The FAQ was developed IF the Chinese had released their currency BUT that's not what happened so they edited to be more appropriate to what actually happened.

Certainly an overnight release would have been silly BUT announcing plans for the long term conversion wouldn't have been. However, that's not what the Chinese want to do. This is a publicity move in face of the economic talks to take place in China in October. IF they hadn't done something the talks would have centered around the value of the yuan and nothing else.

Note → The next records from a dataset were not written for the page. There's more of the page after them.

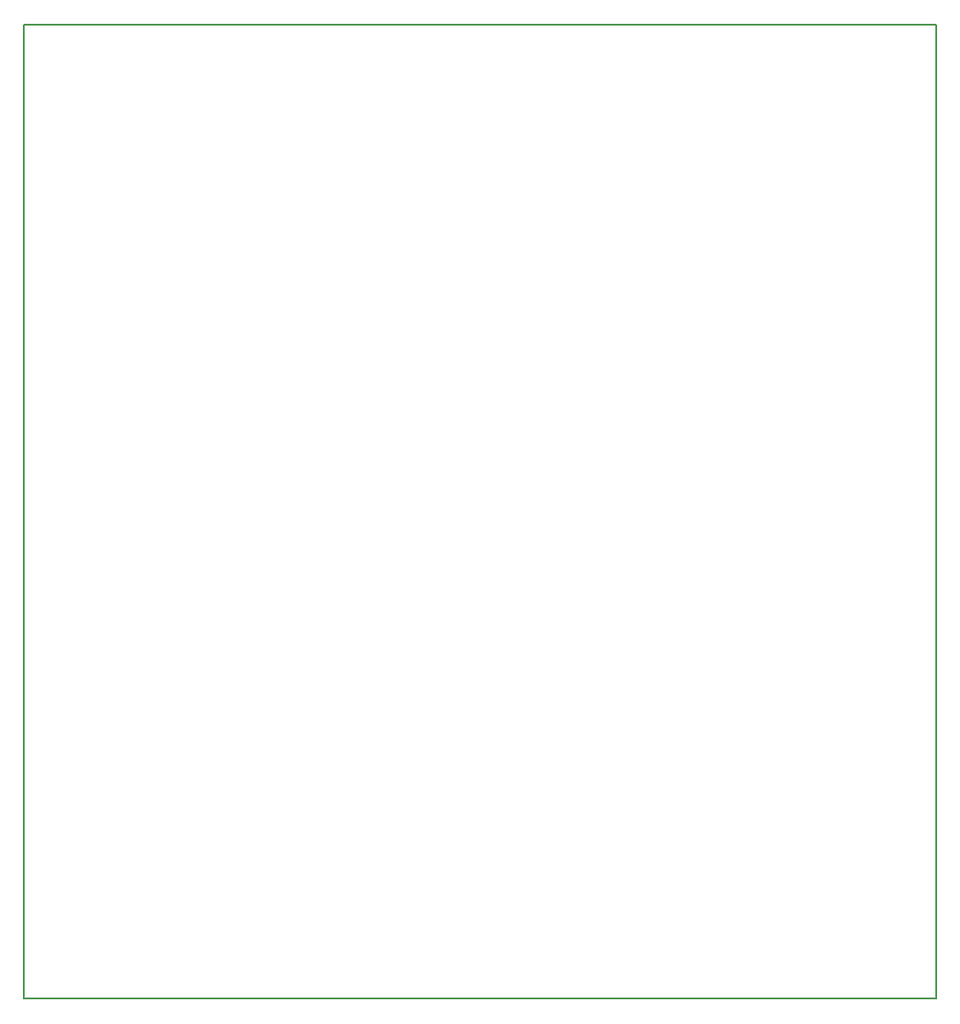
<source format=gko>
%FSLAX42Y42*%
%MOMM*%
G71*
G01*
G75*
%ADD10R,1.50X1.30*%
%ADD11R,1.50X1.50*%
%ADD12R,2.15X0.40*%
%ADD13R,2.15X0.40*%
%ADD14R,0.40X2.15*%
%ADD15R,0.40X2.15*%
%ADD16R,1.30X1.50*%
%ADD17R,0.30X1.55*%
%ADD18R,1.55X0.30*%
%ADD19R,0.76X2.03*%
%ADD20R,2.03X0.76*%
%ADD21R,0.85X1.60*%
%ADD22R,1.80X1.60*%
%ADD23R,0.60X2.20*%
%ADD24O,1.60X1.40*%
%ADD25R,1.60X1.40*%
%ADD26R,0.60X2.20*%
%ADD27C,0.20*%
%ADD28C,0.30*%
%ADD29C,1.20*%
%ADD30C,0.23*%
%ADD31C,6.35*%
%ADD32C,1.50*%
%ADD33C,1.57*%
%ADD34R,1.57X1.57*%
%ADD35C,1.00*%
%ADD36C,1.25*%
%ADD37R,0.80X2.55*%
%ADD38R,2.55X0.80*%
%ADD39R,1.60X1.80*%
%ADD40O,1.80X2.00*%
%ADD41R,1.80X2.00*%
%ADD42R,0.95X0.90*%
%ADD43R,1.00X1.70*%
%ADD44R,3.40X1.70*%
%ADD45R,2.20X0.60*%
%ADD46R,3.40X1.90*%
%ADD47C,1.00*%
%ADD48C,0.20*%
%ADD49C,0.25*%
%ADD50C,0.25*%
%ADD51C,0.25*%
%ADD52C,0.15*%
%ADD53C,0.23*%
%ADD54R,0.40X0.50*%
%ADD55R,0.40X0.50*%
%ADD56R,19.05X5.08*%
%ADD57C,0.10*%
%ADD58R,0.50X0.40*%
%ADD59R,0.50X0.40*%
%ADD60R,1.70X1.50*%
%ADD61R,1.70X1.70*%
%ADD62R,2.35X0.60*%
%ADD63R,2.35X0.60*%
%ADD64R,0.60X2.35*%
%ADD65R,0.60X2.35*%
%ADD66R,1.50X1.70*%
%ADD67R,0.50X1.75*%
%ADD68R,1.75X0.50*%
%ADD69R,0.97X2.24*%
%ADD70R,2.24X0.97*%
%ADD71R,1.05X1.80*%
%ADD72R,2.00X1.80*%
%ADD73R,0.80X2.40*%
%ADD74O,1.80X1.60*%
%ADD75R,1.80X1.60*%
%ADD76R,0.80X2.40*%
%ADD77C,6.55*%
%ADD78C,1.70*%
%ADD79C,1.78*%
%ADD80R,1.78X1.78*%
%ADD81C,1.20*%
%ADD82C,1.45*%
%ADD83R,1.00X2.75*%
%ADD84R,2.75X1.00*%
%ADD85R,1.80X2.00*%
%ADD86O,2.00X2.20*%
%ADD87R,2.00X2.20*%
%ADD88R,1.15X1.10*%
%ADD89R,1.20X1.90*%
%ADD90R,3.60X1.90*%
%ADD91R,2.40X0.80*%
%ADD92R,3.60X2.10*%
%ADD93C,1.02*%
%ADD94C,4.19*%
%ADD95C,1.92*%
%AMTHD96*
7,0,0,2.42,1.92,0.25,45*
%
%ADD96THD96*%
%ADD97C,1.96*%
%AMTHD98*
7,0,0,2.46,1.96,0.25,45*
%
%ADD98THD98*%
%ADD99C,1.52*%
%AMTHD100*
7,0,0,2.02,1.52,0.25,45*
%
%ADD100THD100*%
%ADD101C,2.02*%
%AMTHD102*
7,0,0,4.70,4.19,0.25,45*
%
%ADD102THD102*%
D48*
X10287Y24714D02*
X19050D01*
X10287Y15367D02*
X19050D01*
X10287D02*
Y24714D01*
X19050Y15367D02*
Y24714D01*
M02*

</source>
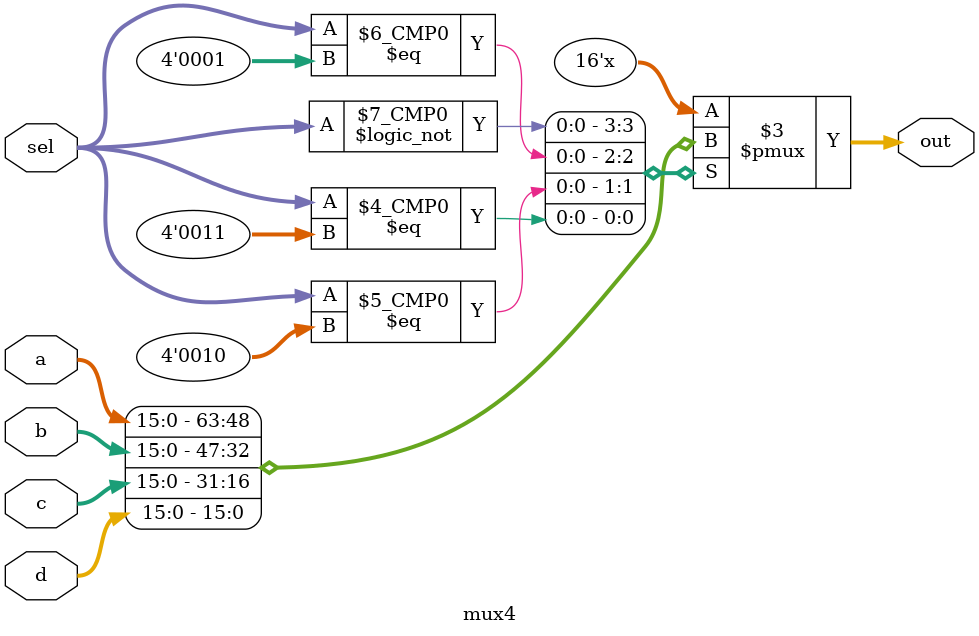
<source format=v>
module mux4(
  input [15:0] a,
  input [15:0] b,
  input [15:0] c,
  input [15:0] d,
  input [3:0] sel, //cambiar a 2 bits
  output reg   [15:0] out);
  
  always @(*)
  begin
    case(sel)
      2'd0 : out=a;
      2'd1 : out=b;
      2'd2 : out=c;
      2'd3 : out=d;
      default : out= 16'hx;
    endcase
  end
  
endmodule
  
  
</source>
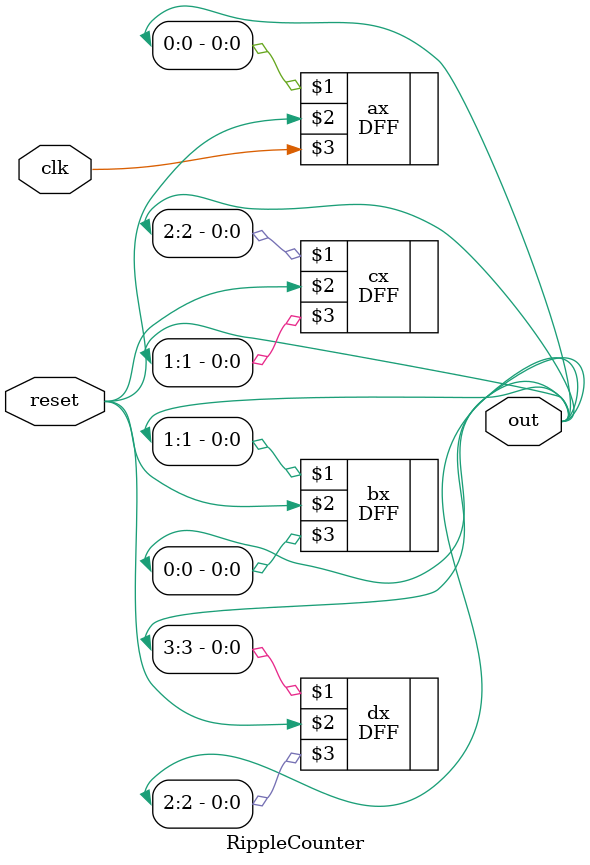
<source format=v>
module RippleCounter(clk,reset,out);
  input        clk, reset;
  output [3:0] out; // 4bit

  DFF ax(out[0],reset,clk);
  DFF bx(out[1],reset,out[0]);
  DFF cx(out[2],reset,out[1]);
  DFF dx(out[3],reset,out[2]);
endmodule
</source>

I'd call it a drop in the bucket but its not even that.
You can't expect huge changes overnight from an economy that size. It's utterly unrealistic. China has over a billion people to provide for. China commited a long time ago to eventually change the lock on it's rates, and made it clear at the time it may take a long time and it would do so at it's convenience. When does any country, let alone America or 'Old Europe' even demand any less in such a position? China has now made a start. America and the West have been noisy about this for a while. A PR victory. A 2.2% revaluation in your favour (Think what this actually means when you consider the amount trade with China each year) and a small range to trade within are a start.
 

DRB

unemployed bum
Oct 24, 2002
15,242
0
Watchin' you. Writing it all down.
Changleen said:
You can't expect huge changes overnight from an economy that size. It's utterly unrealistic. China has over a billion people to provide for. China commited a long time ago to eventually change the lock on it's rates, and made it clear at the time it may take a long time and it would do so at it's convenience. When does any country, let alone America or 'Old Europe' even demand any less in such a position? China has now made a start. America and the West have been noisy about this for a while. A PR victory. A 2.2% revaluation in your favour (Think what this actually means when you consider the amount trade with China each year) and a small range to trade within are a start.
See but it is not in the West's favor. All this will probably do is drive inflation up which will force the west to react by tightening interest rates which will increase the value of the dollar/euro/pound...... are you getting it?

And you continue to miss the fact that there is no trading on yuan. The Chinese come out everyday give the value with the range they have established and that's that.

I don't expect drastic changes BUT a road map to a market driven yuan would be an expected step. So don't expect me to get all excited in the pants about, what in reality, is a false change.